Where would we be without friendship like that? Circles of love and support to carry us through the hard times- priceless. I'm so glad you've found such a wonderful treasure.
One day I'm going to have a library just like yours :)
Although, I do send out books to friends or to the UBS that I didn't enjoy and know someone else will. I also keep a look out for those I know others want. I use to keep them all and finally started giving them away.
I won't share my keepers.
Yes, I know Eve and Roarke will make up. But they argue every book. Some more than others. It's part of their relationship. But I was looking for "more" from the book than something that's a regular occurance. Should know better than to read blurbs :)
S.
P.S. Enjoy your company.
S.
Hi Kristie: What nice things you say about us.

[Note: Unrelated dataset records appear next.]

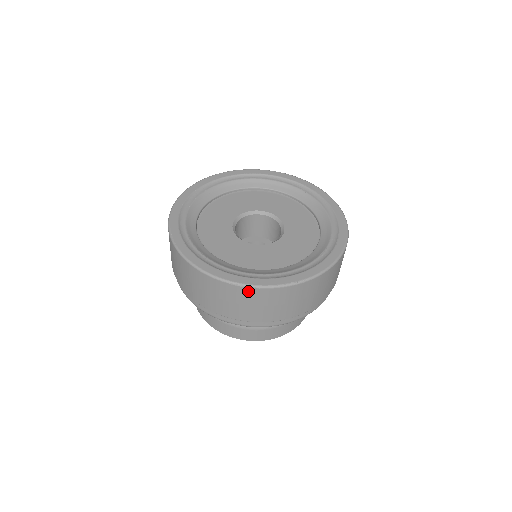
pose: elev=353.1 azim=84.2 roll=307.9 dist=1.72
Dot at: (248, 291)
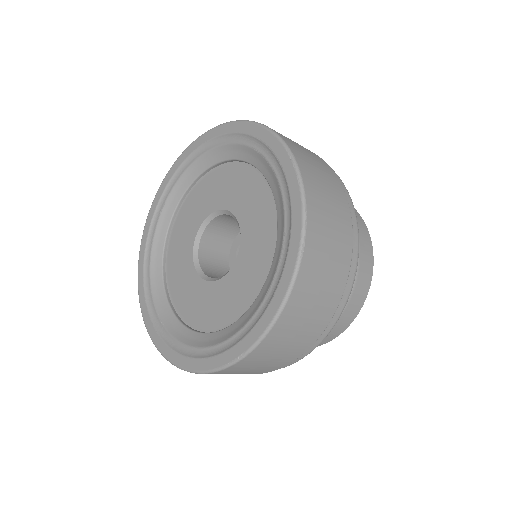
Dot at: occluded
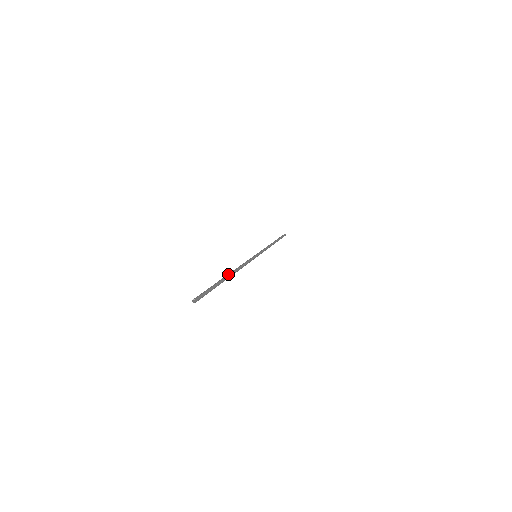
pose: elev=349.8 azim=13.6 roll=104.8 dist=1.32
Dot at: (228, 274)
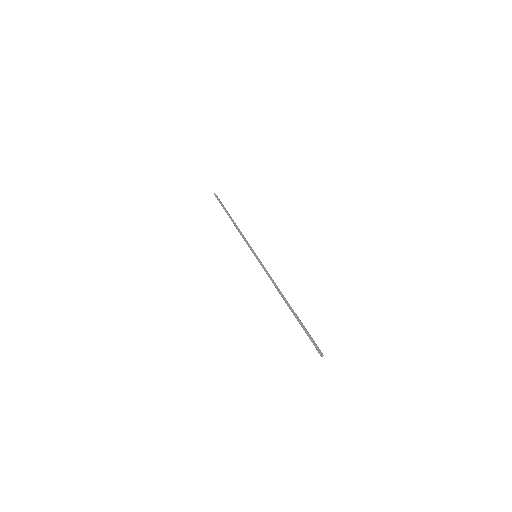
Dot at: occluded
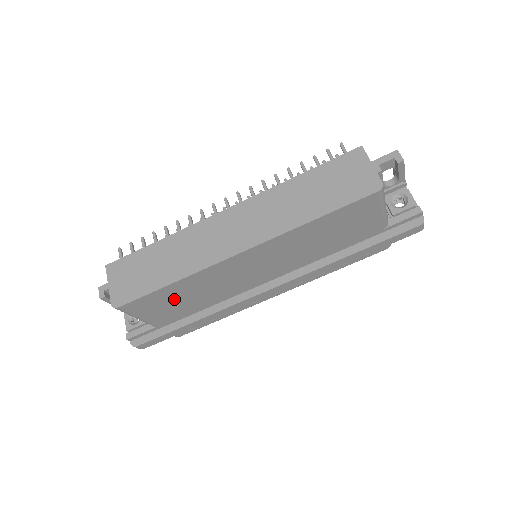
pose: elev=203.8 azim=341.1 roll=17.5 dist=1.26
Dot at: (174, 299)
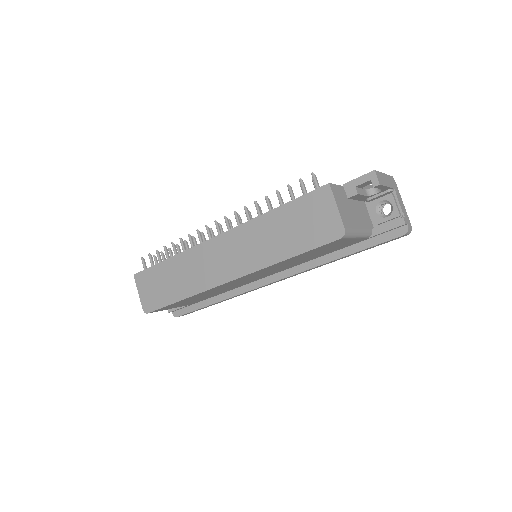
Dot at: (191, 300)
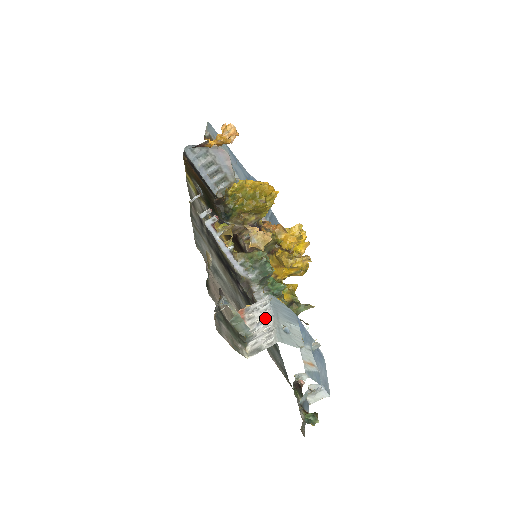
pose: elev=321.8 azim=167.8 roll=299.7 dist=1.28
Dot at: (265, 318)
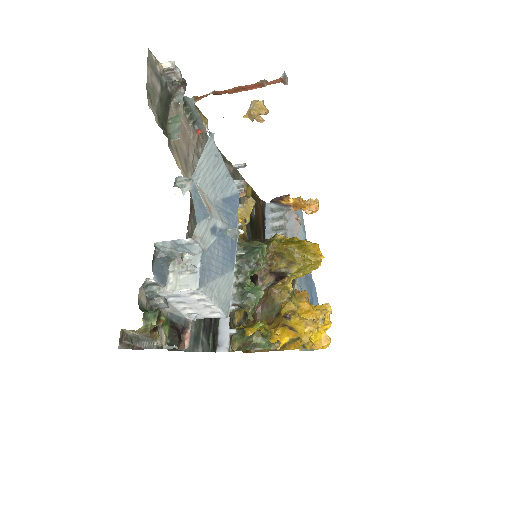
Dot at: occluded
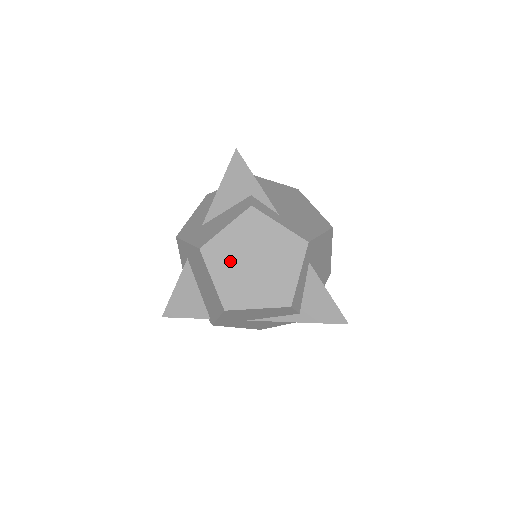
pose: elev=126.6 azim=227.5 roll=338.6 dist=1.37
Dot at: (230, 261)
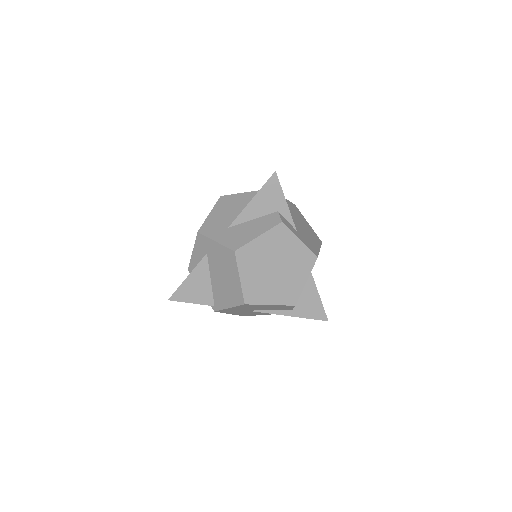
Dot at: (257, 264)
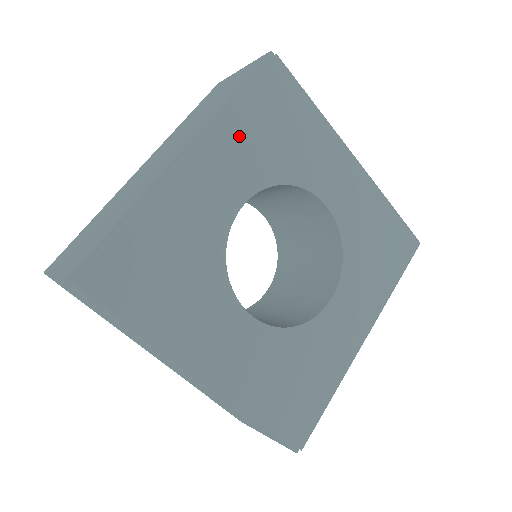
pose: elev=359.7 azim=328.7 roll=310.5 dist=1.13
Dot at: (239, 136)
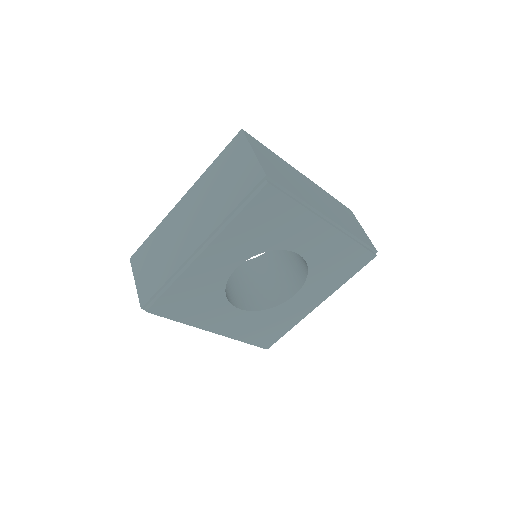
Dot at: (236, 236)
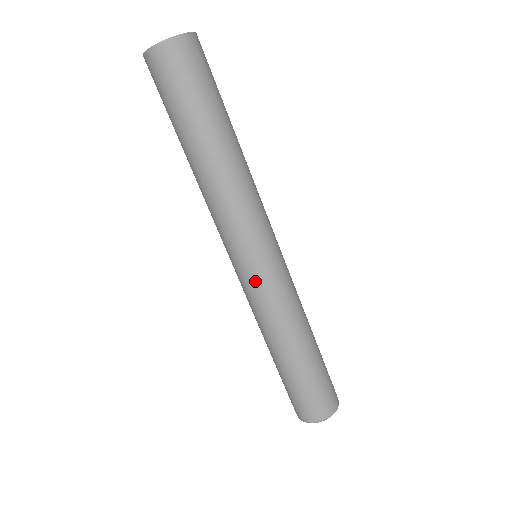
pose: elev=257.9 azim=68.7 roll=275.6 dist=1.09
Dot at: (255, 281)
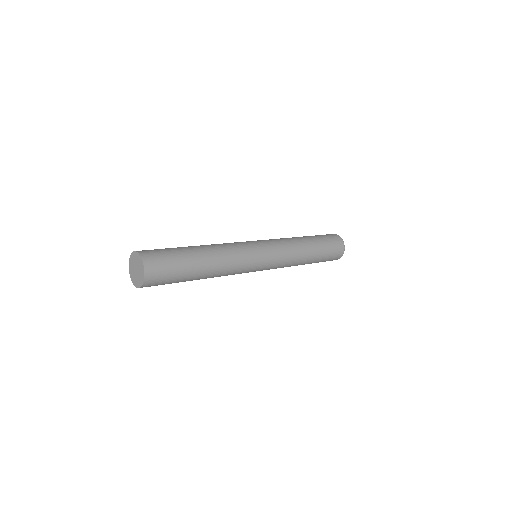
Dot at: occluded
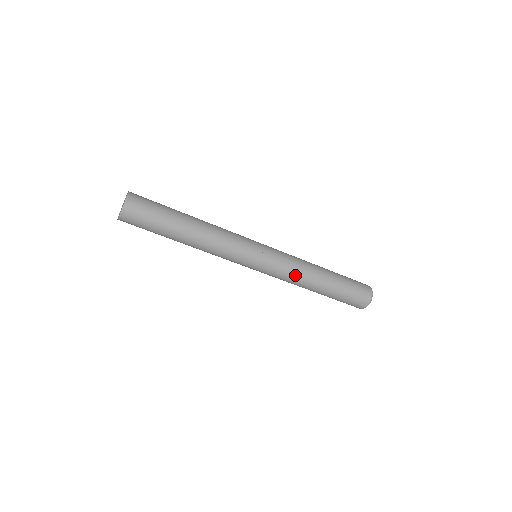
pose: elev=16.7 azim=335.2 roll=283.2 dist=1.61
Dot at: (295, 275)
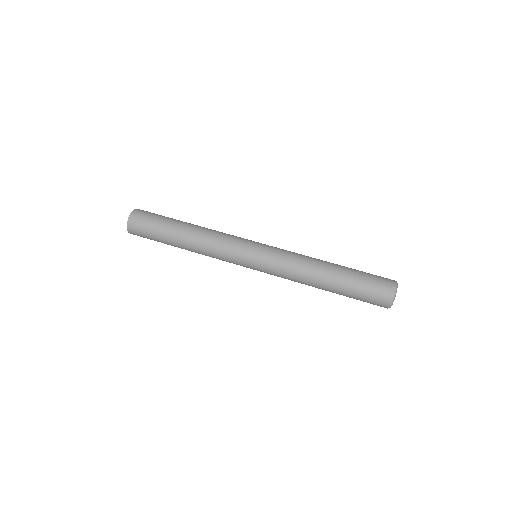
Dot at: (295, 269)
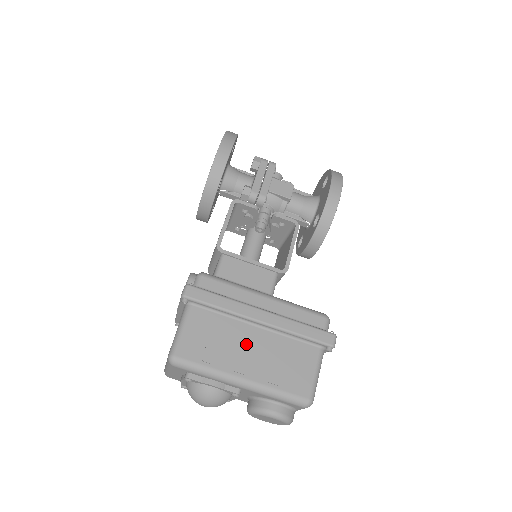
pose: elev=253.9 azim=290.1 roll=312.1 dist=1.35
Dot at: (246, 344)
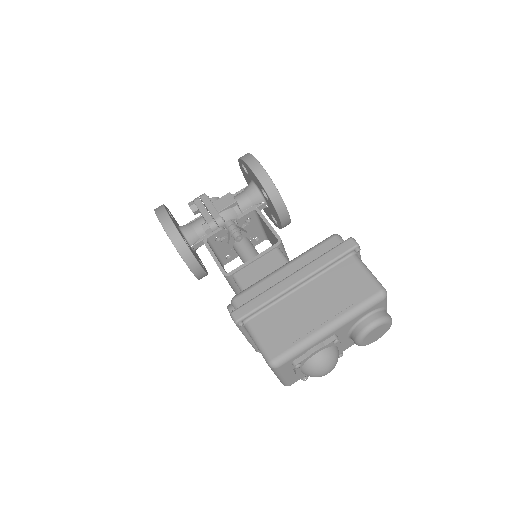
Dot at: (305, 305)
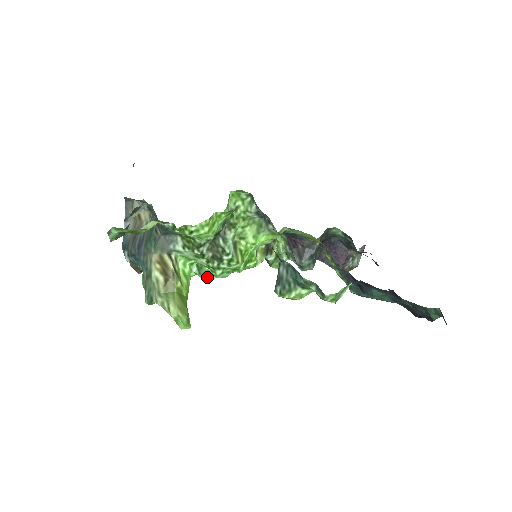
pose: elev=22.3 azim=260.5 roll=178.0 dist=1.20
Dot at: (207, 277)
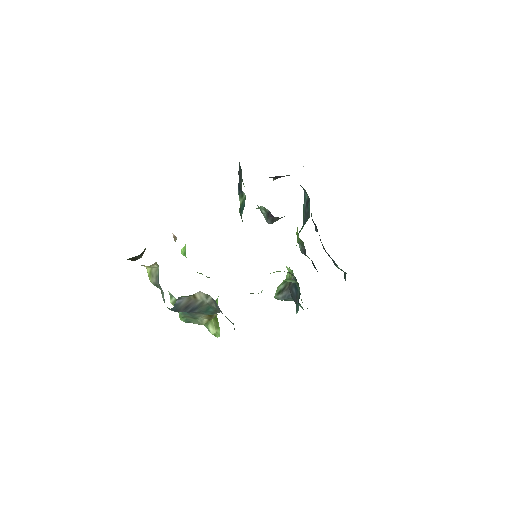
Dot at: occluded
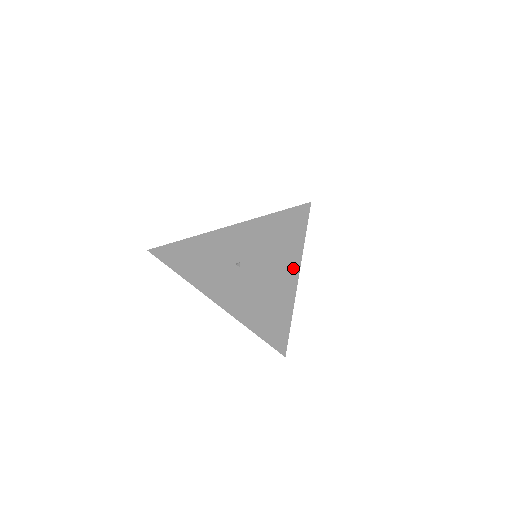
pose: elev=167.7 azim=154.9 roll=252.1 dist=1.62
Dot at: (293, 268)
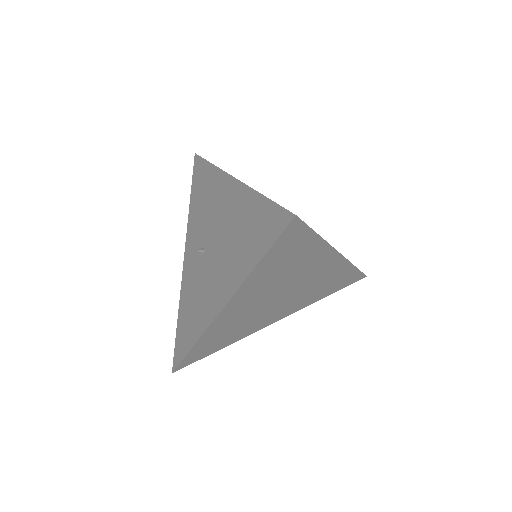
Dot at: (219, 178)
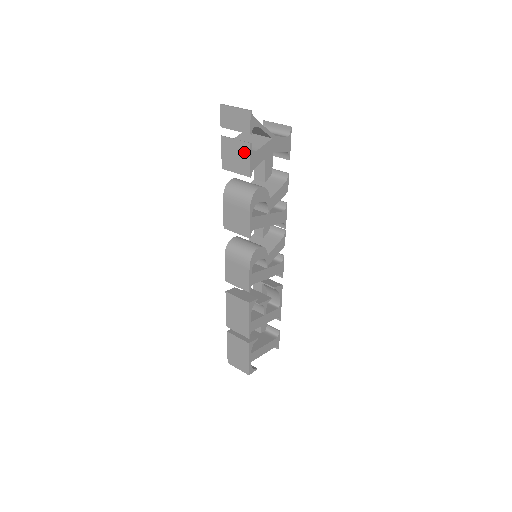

Can hardly wait till Sat.
Janice :-)
This is so nice, I often wonder if men feel this type of closeness with their friends, for some reason I don't think so. We're lucky that way.
Tara: I don't know - interesting question. I don't think they "talk" about stuff - other than sports or cars or other manly type things - but I do think they feel the same kind of connection - it's just more unexpressed by talk and more expressed by actions. I can't see a guy writing about what a great group of supportive friends he has. Not that some might not - but not often. - Woa - that's all convaluted isn't it?
Janice: it's because you are all so easy to say nice things about. Plus at least you and I share a case of the "isn't he yummy?!" for Johnny (Tim Daly) in The Outsider ;-)
Farmwifetwo: weeellll - if you're ever in the city..... give me a call and I can show it to you in person *g*. And only those I trust VERY MUCH will I lend my books too. I've been burned in the past by not getting keepers back
Bookwormom: I think we all mean the same to each other - but I'm the only one with a blog to write about it so the whole world can read *g*. It's a special group.
Kristie unless there's a Dr's appt or other appt I don't to the 'city' very often. But will mention it if I do.
Thx for the offer.
S.
MM feels that way about some of his friends. Naturally he'd kill me if he found out I was telling you this (let's hope he remains in the dark about bloghopping, shall we?), but he and his little buddies (*snicker*) talk about all kinds of girly stuff. I think it's really sweet, if a bit odd.
Anyway, I'm so glad you have such a great group of friends. I have a similar support group with the girls from SF and I can't imagine how it would be without them.